Working data
◆ ◆ ◆ ◆
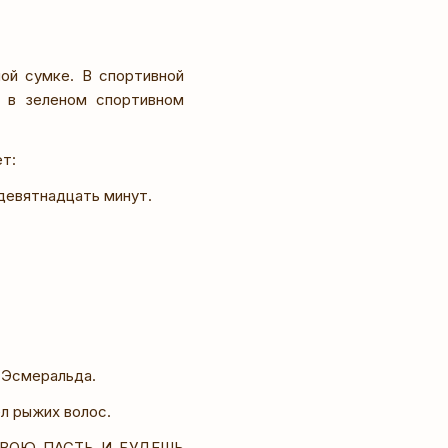
ой сумке. В спортивной
к в зеленом спортивном
т:
девятнадцать минут.
 Эсмеральда.
л рыжих волос.
ь СВОЮ ПАСТЬ И БУДЕШЬ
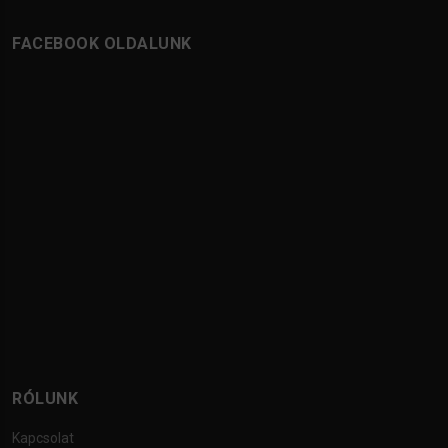
FACEBOOK OLDALUNK
RÓLUNK
Kapcsolat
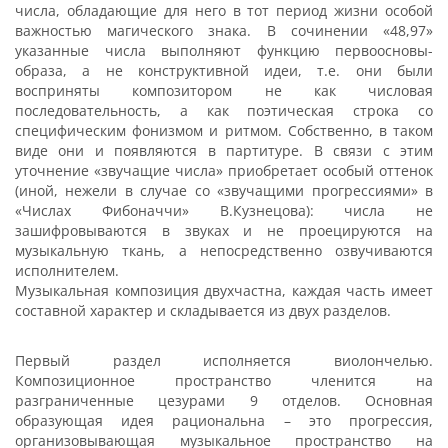
числа, обладающие для него в тот период жизни особой
важностью магического знака. В сочинении «48,97»
указанные числа выполняют функцию первоосновы-
образа, а не конструктивной идеи, т.е. они были
восприняты композитором не как числовая
последовательность, а как поэтическая строка со
специфическим фонизмом и ритмом. Собственно, в таком
виде они и появляются в партитуре. В связи с этим
уточнение «звучащие числа» приобретает особый оттенок
(иной, нежели в случае со «звучащими прогрессиями» в
«Числах Фибоначчи» В.Кузнецова): числа не
зашифровываются в звуках и не проецируются на
музыкальную ткань, а непосредственно озвучиваются
исполнителем.
Музыкальная композиция двухчастна, каждая часть имеет
составной характер и складывается из двух разделов.
Первый раздел исполняется виолончелью.
Композиционное пространство членится на
разграниченные цезурами 9 отделов. Основная
образующая идея рациональна – это прогрессия,
организовывающая музыкальное пространство на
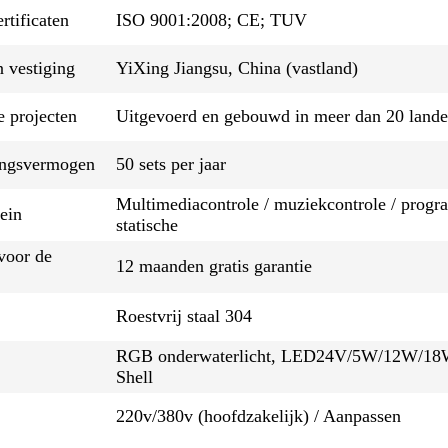
rtificaten
ISO 9001:2008; CE; TUV
n vestiging
YiXing Jiangsu, China (vastland)
 projecten
Uitgevoerd en gebouwd in meer dan 20 land
ingsvermogen
50 sets per jaar
Multimediacontrole / muziekcontrole / progr
ein
statische
voor de
12 maanden gratis garantie
Roestvrij staal 304
RGB onderwaterlicht, LED24V/5W/12W/18W/3
Shell
220v/380v (hoofdzakelijk) / Aanpassen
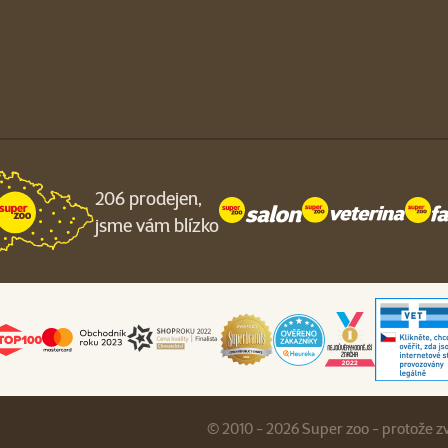
206 prodejen,
jsme vám blízko
© 2010 - 2026 Super zoo - protože z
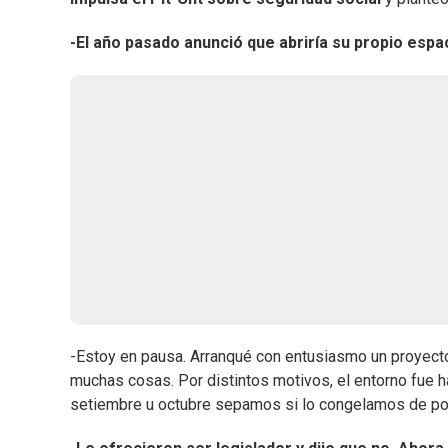
-El año pasado anunció que abriría su propio espac
-Estoy en pausa. Arranqué con entusiasmo un proyecto 
muchas cosas. Por distintos motivos, el entorno fue 
setiembre u octubre sepamos si lo congelamos de por 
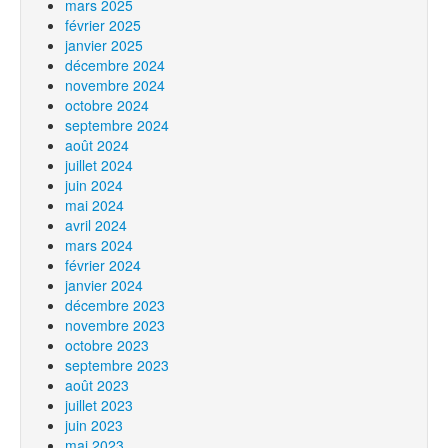
mars 2025
février 2025
janvier 2025
décembre 2024
novembre 2024
octobre 2024
septembre 2024
août 2024
juillet 2024
juin 2024
mai 2024
avril 2024
mars 2024
février 2024
janvier 2024
décembre 2023
novembre 2023
octobre 2023
septembre 2023
août 2023
juillet 2023
juin 2023
mai 2023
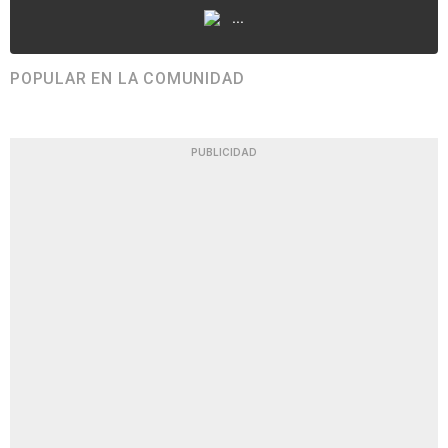
...
POPULAR EN LA COMUNIDAD
PUBLICIDAD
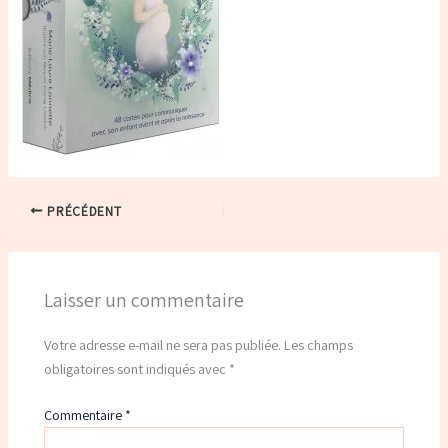
PRÉCÉDENT
Laisser un commentaire
Votre adresse e-mail ne sera pas publiée.
Les champs
obligatoires sont indiqués avec
*
Commentaire
*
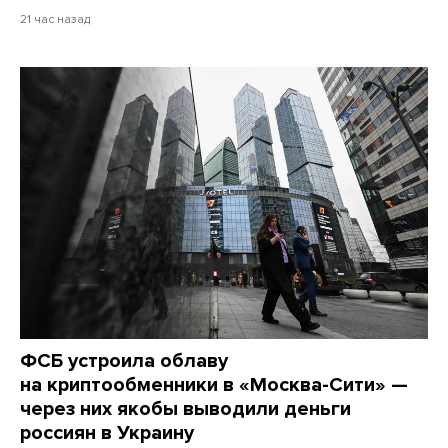
21 час назад
ФСБ устроила облаву
на криптообменники в «Москва-Сити» —
через них якобы выводили деньги
россиян в Украину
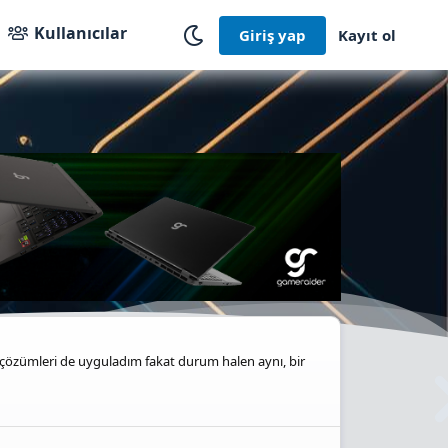
Kullanıcılar
Giriş yap
Kayıt ol
özümleri de uyguladım fakat durum halen aynı, bir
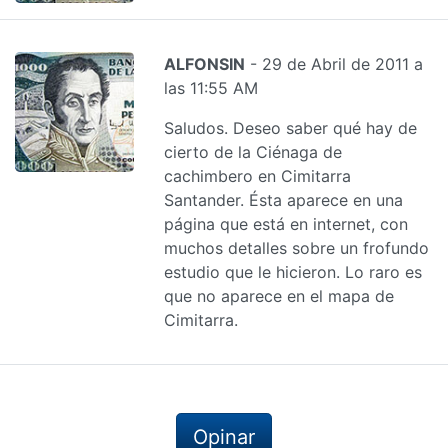
ALFONSIN
- 29 de Abril de 2011 a
las 11:55 AM
Saludos. Deseo saber qué hay de
cierto de la Ciénaga de
cachimbero en Cimitarra
Santander. Ésta aparece en una
página que está en internet, con
muchos detalles sobre un frofundo
estudio que le hicieron. Lo raro es
que no aparece en el mapa de
Cimitarra.
Opinar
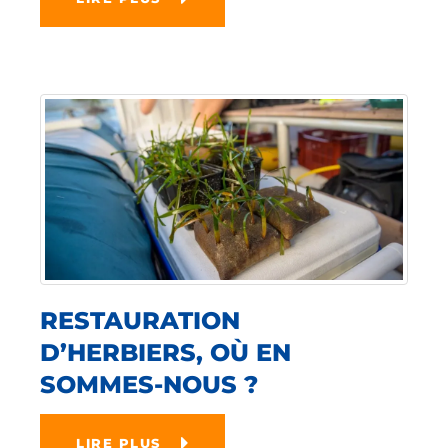
RESTAURATION
D’HERBIERS, OÙ EN
SOMMES-NOUS ?
LIRE PLUS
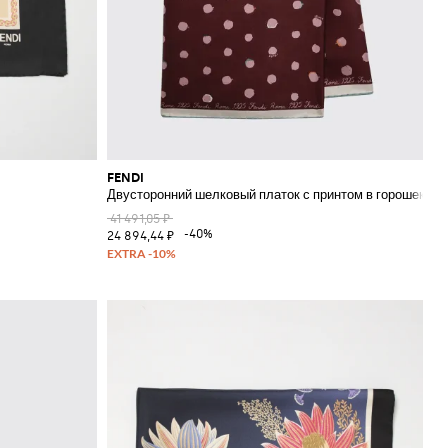
FENDI
Двусторонний шелковый платок с принтом в горошек
41 491,05 ₽
-40%
24 894,44 ₽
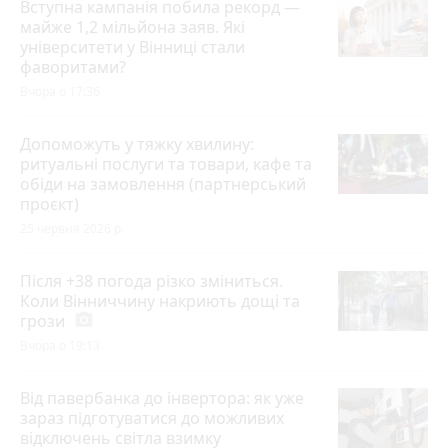
Вступна кампанія побила рекорд —
майже 1,2 мільйона заяв. Які
університети у Вінниці стали
фаворитами?
Вчора о 17:36
Допоможуть у тяжку хвилину:
ритуальні послуги та товари, кафе та
обіди на замовлення (партнерський
проєкт)
25 червня 2026 р.
Після +38 погода різко зміниться.
Коли Вінниччину накриють дощі та
грози
photo_camera
Вчора о 19:13
Від павербанка до інвертора: як уже
зараз підготуватися до можливих
відключень світла взимку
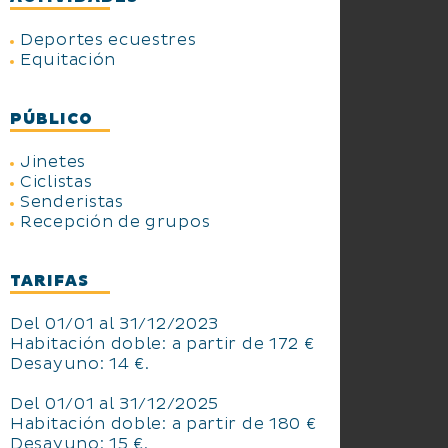
Deportes ecuestres
Equitación
PÚBLICO
Jinetes
Ciclistas
Senderistas
Recepción de grupos
TARIFAS
Del 01/01 al 31/12/2023
Habitación doble: a partir de 172 €
Desayuno: 14 €.
Del 01/01 al 31/12/2025
Habitación doble: a partir de 180 €
Desayuno: 15 €.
◆ ◆ ◆ ◆
Instruction
Repeat exactly the lines from the first line of the records above through the line containing "важностью магического знака.", leaving out the pictures.

Solution to this exercise
ой сумке. В спортивной
к в зеленом спортивном
т:
девятнадцать минут.
 Эсмеральда.
л рыжих волос.
ь СВОЮ ПАСТЬ И БУДЕШЬ
FACEBOOK OLDALUNK
RÓLUNK
Kapcsolat
числа, обладающие для него в тот период жизни особой
важностью магического знака. В сочинении «48,97»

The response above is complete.